Coin Checkは非常に安定した取引所であり、取引の殺到で高負荷がかかる時のサーバーの
接続しやすさも他の取引所に比較して快適です。不具合対応などのレスポンス性も高くて安心できるので、筆者も愛用している取引所の一つです。今回のBTG付与についても、算出方法まで細かく明示しているので安心できますよね。
Zaifの対応
【原文抜粋】
現時点ではBTGの付与・入出金・取引は行わないと判断いたしました。
・リプレイ攻撃に対する保護・対策が不十分である可能性がある
・マイナーが十分に集まらずブロックが継続的かつ安定的に生成されない可能性がある
・何らかの脆弱性があり、お客様資産の保全が確実ではない可能性がある
今後のBTGにおける対応について
弊社ではBTGに限らず仮想通貨の取り扱いにおいて、お客様資産の保全、市場環境、継続的運営、セキュリティ等の観点を考慮して取り扱い可否の判断をしております。
ただし、前述の懸念される可能性がすべて解消された場合において、他通貨と同様に弊社の判断でBTGの取り扱いの検討を行う予定です。
前述のスナップショットに基づきお客様へBTGの付与を行います。
【原文ここまで】
付与の如何にかかわらず、分岐時点とされるタイミング(2017年10月25日前後)のビットコイン残高のスナップショットを保持していつでも付与できるように情報を保管するとの事です。保管以外の目的でBTGを移動したり処分したりして他通貨に交換するようなことは無いと言っているので安心できそうですが、補足で「BTGのリプレイアタック対策が不十分なことに起因する、こちらで意図しない移動についてはこの限りではありません」という説明には若干の不安を覚えてしまいます。
他の取引所では、どのような結果になろうともBTGの付与は原則行うとしている為、Zaifの対応は極めて珍しいものです。投資家としては、Zaifにビットコインを預けようとは思えません。

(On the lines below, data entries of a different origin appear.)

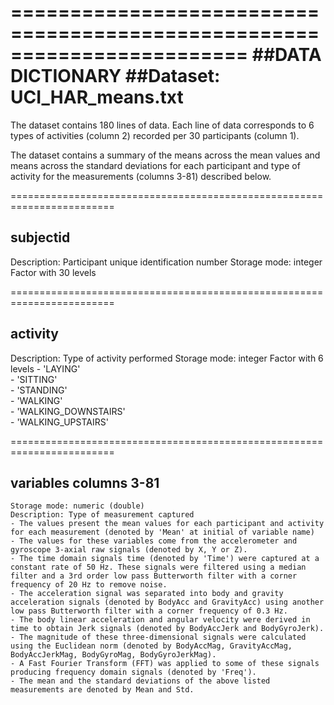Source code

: ========================================================================
##DATA DICTIONARY 
##Dataset: UCI_HAR_means.txt
========================================================================

The dataset contains 180 lines of data. Each line of data corresponds to 6 types of activities (column 2) recorded per 30 participants (column 1).

The dataset contains a summary of the means across the mean values and means across the standard deviations for each participant and type of activity for the measurements (columns 3-81) described below. 

========================================================================
##   subjectid
   Description: Participant unique identification number
   Storage mode: integer
   Factor with 30 levels

========================================================================
##   activity
   Description: Type of activity performed
   Storage mode: integer
   Factor with 6 levels
 	- 'LAYING'                      
 	- 'SITTING'                   
	- 'STANDING'                    
	- 'WALKING'                     
	- 'WALKING_DOWNSTAIRS'          
	- 'WALKING_UPSTAIRS'            

========================================================================
##   variables columns 3-81
    Storage mode: numeric (double)
    Description: Type of measurement captured
	- The values present the mean values for each participant and activity for each measurement (denoted by 'Mean' at initial of variable name)
 	- The values for these variables come from the accelerometer and gyroscope 3-axial raw signals (denoted by X, Y or Z).
 	- The time domain signals time (denoted by 'Time') were captured at a constant rate of 50 Hz. These signals were filtered using a median filter and a 3rd order low pass Butterworth filter with a corner frequency of 20 Hz to remove noise. 
 	- The acceleration signal was separated into body and gravity acceleration signals (denoted by BodyAcc and GravityAcc) using another low pass Butterworth filter with a corner frequency of 0.3 Hz. 
 	- The body linear acceleration and angular velocity were derived in time to obtain Jerk signals (denoted by BodyAccJerk and BodyGyroJerk). 
 	- The magnitude of these three-dimensional signals were calculated using the Euclidean norm (denoted by BodyAccMag, GravityAccMag, BodyAccJerkMag, BodyGyroMag, BodyGyroJerkMag). 
 	- A Fast Fourier Transform (FFT) was applied to some of these signals producing frequency domain signals (denoted by 'Freq'). 
 	- The mean and the standard deviations of the above listed measurements are denoted by Mean and Std.
	
   

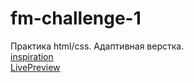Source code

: # fm-challenge-1
Практика html/css. 
Адаптивная верстка. \
[inspiration](https://www.frontendmentor.io/challenges/results-summary-component-CE_K6s0maV)\
[LivePreview](https://businesspepega.github.io/fm-challenge-1/)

Coin CheckかBitFlyerにビットコインを預けてBTG分裂に控えておくのが無難でしょう。
<予定日時>
10月25日にスナップショットとしてBTG付与の為の記録を残す。
BTG付与日時や取引開始日時は全て未定。
BitFlyerの対応
【原文抜粋】
当社は、BTG 分岐前にお客様が bitFlyer アカウントで保有されていたビットコイン現物の数量と同量の BTG をお客様に付与します。 BTG 分岐が恒久的であり、お客様の資産保護等の観点においても問題が無いと当社が判断した場合、お客様はビットコイン、及び BTG 両方の資産を持つことになります。

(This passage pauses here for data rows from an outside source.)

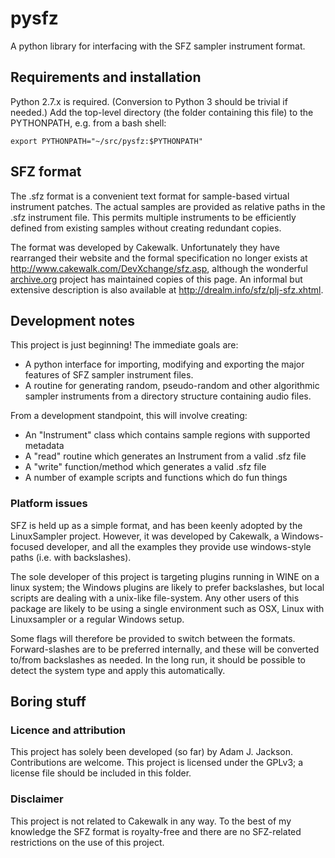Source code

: pysfz
=====

A python library for interfacing with the SFZ sampler instrument format.

## Requirements and installation ##

Python 2.7.x is required. (Conversion to Python 3 should be trivial if needed.)
Add the top-level directory (the folder containing this file) to the
PYTHONPATH, e.g. from a bash shell:

	export PYTHONPATH="~/src/pysfz:$PYTHONPATH"

## SFZ format ##

The .sfz format is a convenient text format for sample-based virtual instrument patches. 
The actual samples are provided as relative paths in the .sfz instrument file. 
This permits multiple instruments to be efficiently defined from existing samples without 
creating redundant copies.

The format was developed by Cakewalk. Unfortunately they have
rearranged their website and the formal specification no longer exists
at http://www.cakewalk.com/DevXchange/sfz.asp, although the wonderful
[archive.org](https://archive.org) project has maintained copies of
this page. 
An informal but extensive description is also available at
http://drealm.info/sfz/plj-sfz.xhtml.

## Development notes ##

This project is just beginning! The immediate goals are:

* A python interface for importing, modifying and exporting the major
  features of SFZ sampler instrument files.
* A routine for generating random, pseudo-random and other algorithmic
  sampler instruments from a directory structure containing audio
  files.

From a development standpoint, this will involve creating:

* An "Instrument" class which contains sample regions with supported metadata
* A "read" routine which generates an Instrument from a valid .sfz file
* A "write" function/method which generates a valid .sfz file
* A number of example scripts and functions which do fun things

### Platform issues ###

SFZ is held up as a simple format, and has been keenly adopted by the
LinuxSampler project.
However, it was developed by Cakewalk, a Windows-focused developer,
and all the examples they provide use windows-style paths (i.e. with
backslashes).

The sole developer of this project is targeting plugins running in
WINE on a linux system; the Windows plugins are likely to prefer
backslashes, but local scripts are dealing with a unix-like file-system.
Any other users of this package are likely to be using a single
environment such as OSX, Linux with Linuxsampler or a regular Windows
setup.

Some flags will therefore be provided to switch between the formats.
Forward-slashes are to be preferred internally, and these will be
converted to/from backslashes as needed.
In the long run, it should be possible to detect the system type and
apply this automatically.

## Boring stuff ##

### Licence and attribution ###

This project has solely been developed (so far) by Adam J. Jackson. Contributions are welcome.
This project is licensed under the GPLv3; a license file should be included in this folder.

### Disclaimer ###

This project is not related to Cakewalk in any way. 
To the best of my knowledge the SFZ format is royalty-free and there are no SFZ-related restrictions on the use of this project.

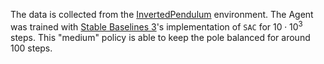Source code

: The data is collected from the [InvertedPendulum](https://gymnasium.farama.org/environments/mujoco/inverted_pendulum/) environment. The Agent was trained with [Stable Baselines 3](https://stable-baselines3.readthedocs.io/en/master/)'s implementation of `SAC` for $10 \cdot 10^3$ steps. This "medium" policy is able to keep the pole balanced for around 100 steps.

BTG の付与に伴い、BTG の売買サービス、お預入・ご送付サービスの提供を開始する予定です。
【原文ここまで】
<予定日時>
10 月 25 日 21:00 頃にBTG付与量が決定。
11 月 1 日以降にBTGを付与、取引開始。
今後はBitFlyerが分岐後の BTG チェーンの動向をみて安全と判断できた場合に預け入れ、送付を行う予定です。BitFlyerの方針はCoin Checkと同様に、原則BTGの付与を行うとの事ですが、大きな違いはその計算方法を開示しているかどうかです。その点にこだわりが無いのでしたら、後はBitFlyer Lightning FX / Futuresの取引画面が使いやすいと思うか、Coin Checkの取引画面が使い安いと思うかという違いを基に預入先を選んでください。
決して行ってはいけないのは、BitFlyer Lightning以外の画面で売買を行う事。売買項目が多くて間違えやすいのですが、すぐに仮想通貨が手に入る代わりに、多くの手数料を取られてしまいます。